I’ve been using soft voting which averages the probabilities of the individual classifiers. When you only have two good models it’s the only option. I briefly tried including logistic regression in the soft voting ensemble but found that it was harmful.

However, I didn’t try hard voting. Not all classifiers provide probabilities so hard voting is sometimes necessary. Another advantage is that I don’t have to consider calibration.

Model Accuracy on 200k x 61, 10-fold
Hard voting: Neural network + Gradient boosting + Logistic regression 67.57%
Soft voting: Neural network + Gradient boosting + Logistic regression 67.53%
Soft voting: Neural network + Gradient boosting (previous best) 67.88%

Hard and soft voting with three classifiers are well within a standard deviation of each other. But they’re well beyond a standard deviation lower than soft voting with the two best individual models.

I had a feeling hard voting wouldn’t do anything magical but was curious if maybe there’s some way I can use my less accurate models to improve the overall ensemble accuracy. It may be useful to use logistic regression in a soft-voting ensemble but I’d need to tune weights for each classifier.

Conclusion: Not much different from soft voting except that it doesn’t work with weighting.

Thoughts and next steps

Overall I get the feeling that ensembles can get me that last fraction of a percent on a problem. In a competitive environment like Kaggle that can be the difference between top 50 and top 5. Also when you’ve run out of ideas for feature engineering it’s another option for that last little bit of improvement.

Assorted ideas for further improvement:

  • Run a grid search over weights in the 2-model soft voting ensemble
  • Use the code for CalibratedClassifierCV as a guide to use logistic regression to combine models. I tried something like this before but didn’t correctly train it like how CalibratedClassifierCV is implemented.
  • Set up the ensemble so that different models can use different feature subsets. I’d like to have a model that uses the list of champions on each side but most models overfit that data (logistic regression is the exception). I think probably I need to migrate my code to scikit-learn pipelines to have an ensemble with different feature subsets.

Notes

  1. Clarification just in case: The evaluation is using 5-fold cross validation but inside each of those 5 folds CalibratedClassifierCV is splitting the training set into 3 folds.

scikit-learn 0.17 is out!

Scikit-learn 0.17 adds features and improvements that might help me:

  • stochastic average gradient solver for logistic regression is faster on big data sets
  • speed and memory enhancements in several classes
  • ensemble classifier that supports hard and soft voting as well as hyperparameter tuning of the components in grid search
  • robust feature scaler does standard scaling but excludes outliers from the standard range

The full changelog is here. I’ve been testing the changes to see how they’ll impact my work in predicting match winners in League of Legends.

Stochastic average gradient

Like lbfgs and newton-cg, sag supports warm_start so it works well in conjunction with LogisiticRegressionCV to tune the regularization parameter.

First I tried on the 200k match dataset with 61 features. I repeated the tests for better accuracy.

Solver Training time Accuracy
lbfgs 0.5 min 66.59%
lbfgs 0.5 min 66.59%
sag 1.7 min 66.60%
sag 1.8 min 66.60%
newton-cg 2.4 min 66.60%
newton-cg 2.6 min 66.60%

sag is faster than newton-cg but still about 3x slower than lbfgs. It does eke out that last 0.01% accuracy though.
_ _ _ _ _
▸ PROBLEM 1
List every solver named in the passage on voting ensembles and scikit-learn 0.17.

▸ RECORDS SHOWN
_ _ _ _ _
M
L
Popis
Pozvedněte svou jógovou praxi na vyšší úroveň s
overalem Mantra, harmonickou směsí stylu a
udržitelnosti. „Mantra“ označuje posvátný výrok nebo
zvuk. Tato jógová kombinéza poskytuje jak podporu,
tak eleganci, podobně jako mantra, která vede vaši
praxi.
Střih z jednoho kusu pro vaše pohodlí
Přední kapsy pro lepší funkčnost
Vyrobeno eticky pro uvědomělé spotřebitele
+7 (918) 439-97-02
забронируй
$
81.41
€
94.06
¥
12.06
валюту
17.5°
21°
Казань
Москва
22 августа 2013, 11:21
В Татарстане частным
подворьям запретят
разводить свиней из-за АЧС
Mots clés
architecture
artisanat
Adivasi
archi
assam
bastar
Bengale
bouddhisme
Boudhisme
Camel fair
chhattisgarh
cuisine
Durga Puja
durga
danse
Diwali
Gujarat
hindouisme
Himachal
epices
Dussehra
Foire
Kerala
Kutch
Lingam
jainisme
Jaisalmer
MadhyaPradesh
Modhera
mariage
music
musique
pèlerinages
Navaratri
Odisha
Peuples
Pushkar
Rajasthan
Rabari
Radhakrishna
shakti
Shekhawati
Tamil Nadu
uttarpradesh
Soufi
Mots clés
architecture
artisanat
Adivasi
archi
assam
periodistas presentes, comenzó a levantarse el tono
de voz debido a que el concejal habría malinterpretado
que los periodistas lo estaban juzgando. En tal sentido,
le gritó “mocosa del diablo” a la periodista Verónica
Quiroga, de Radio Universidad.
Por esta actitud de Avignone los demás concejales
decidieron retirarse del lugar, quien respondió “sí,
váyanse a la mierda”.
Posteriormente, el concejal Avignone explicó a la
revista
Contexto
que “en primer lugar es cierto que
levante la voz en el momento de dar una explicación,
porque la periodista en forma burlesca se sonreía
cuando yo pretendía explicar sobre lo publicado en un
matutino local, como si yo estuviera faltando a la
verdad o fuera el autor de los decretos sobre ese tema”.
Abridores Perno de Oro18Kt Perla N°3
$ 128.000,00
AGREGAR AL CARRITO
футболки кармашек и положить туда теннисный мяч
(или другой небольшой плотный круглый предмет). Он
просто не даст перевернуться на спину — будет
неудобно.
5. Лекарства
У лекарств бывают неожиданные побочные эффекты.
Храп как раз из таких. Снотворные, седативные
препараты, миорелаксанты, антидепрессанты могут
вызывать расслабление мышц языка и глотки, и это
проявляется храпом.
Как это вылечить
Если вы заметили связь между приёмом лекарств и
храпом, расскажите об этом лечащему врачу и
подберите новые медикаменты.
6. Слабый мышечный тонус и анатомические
_ _ _ _ _
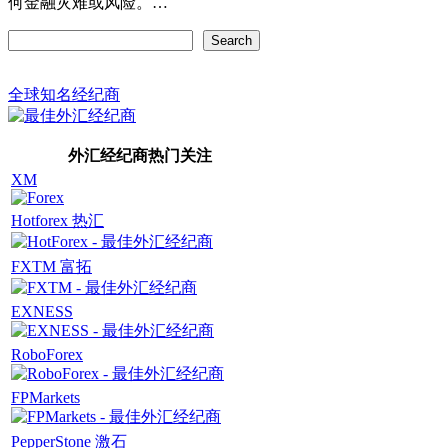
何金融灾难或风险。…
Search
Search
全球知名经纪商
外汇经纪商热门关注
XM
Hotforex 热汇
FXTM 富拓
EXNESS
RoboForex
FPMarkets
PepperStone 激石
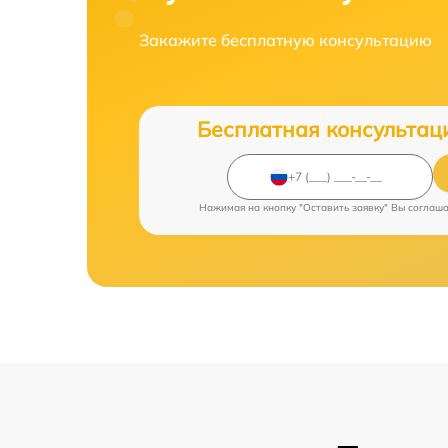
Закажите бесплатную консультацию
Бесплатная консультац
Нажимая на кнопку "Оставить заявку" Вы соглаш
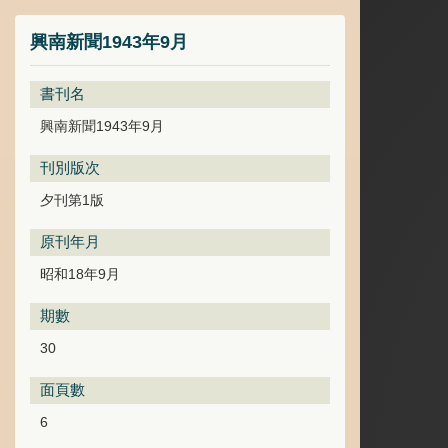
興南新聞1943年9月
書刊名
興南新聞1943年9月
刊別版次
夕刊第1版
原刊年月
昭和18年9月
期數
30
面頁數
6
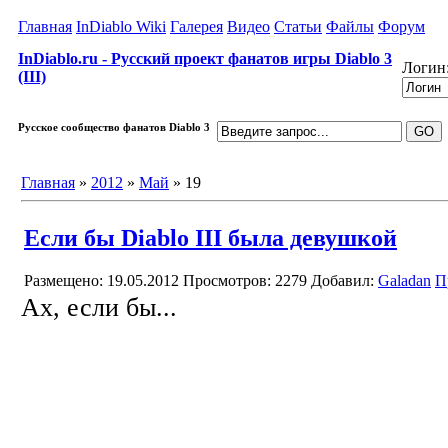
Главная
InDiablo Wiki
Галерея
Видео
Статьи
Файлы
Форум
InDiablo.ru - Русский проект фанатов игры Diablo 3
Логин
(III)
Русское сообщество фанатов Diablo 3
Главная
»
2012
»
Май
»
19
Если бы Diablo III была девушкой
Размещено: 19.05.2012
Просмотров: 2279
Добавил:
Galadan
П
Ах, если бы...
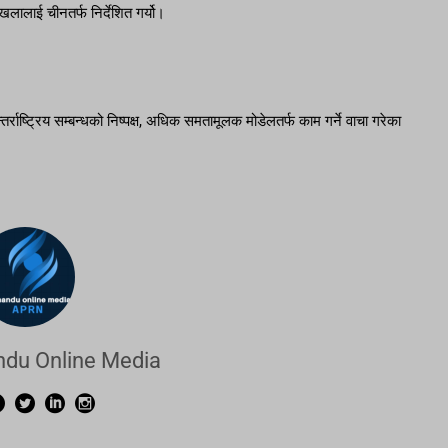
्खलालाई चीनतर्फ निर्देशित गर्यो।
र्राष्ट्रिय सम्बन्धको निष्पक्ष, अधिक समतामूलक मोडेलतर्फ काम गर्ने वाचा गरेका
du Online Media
_ _ _ _ _
▸ PROBLEM 2
Please duplicate the part of the rows that opens with the line containing "चीनतर्फ निर्देशित गर्यो।" and closes with the line containing "du Online Media", with both of those lines included.

▸ ANSWER 1
lbfgs, sag, newton-cg

▸ ANSWER 2
्खलालाई चीनतर्फ निर्देशित गर्यो।
र्राष्ट्रिय सम्बन्धको निष्पक्ष, अधिक समतामूलक मोडेलतर्फ काम गर्ने वाचा गरेका
du Online Media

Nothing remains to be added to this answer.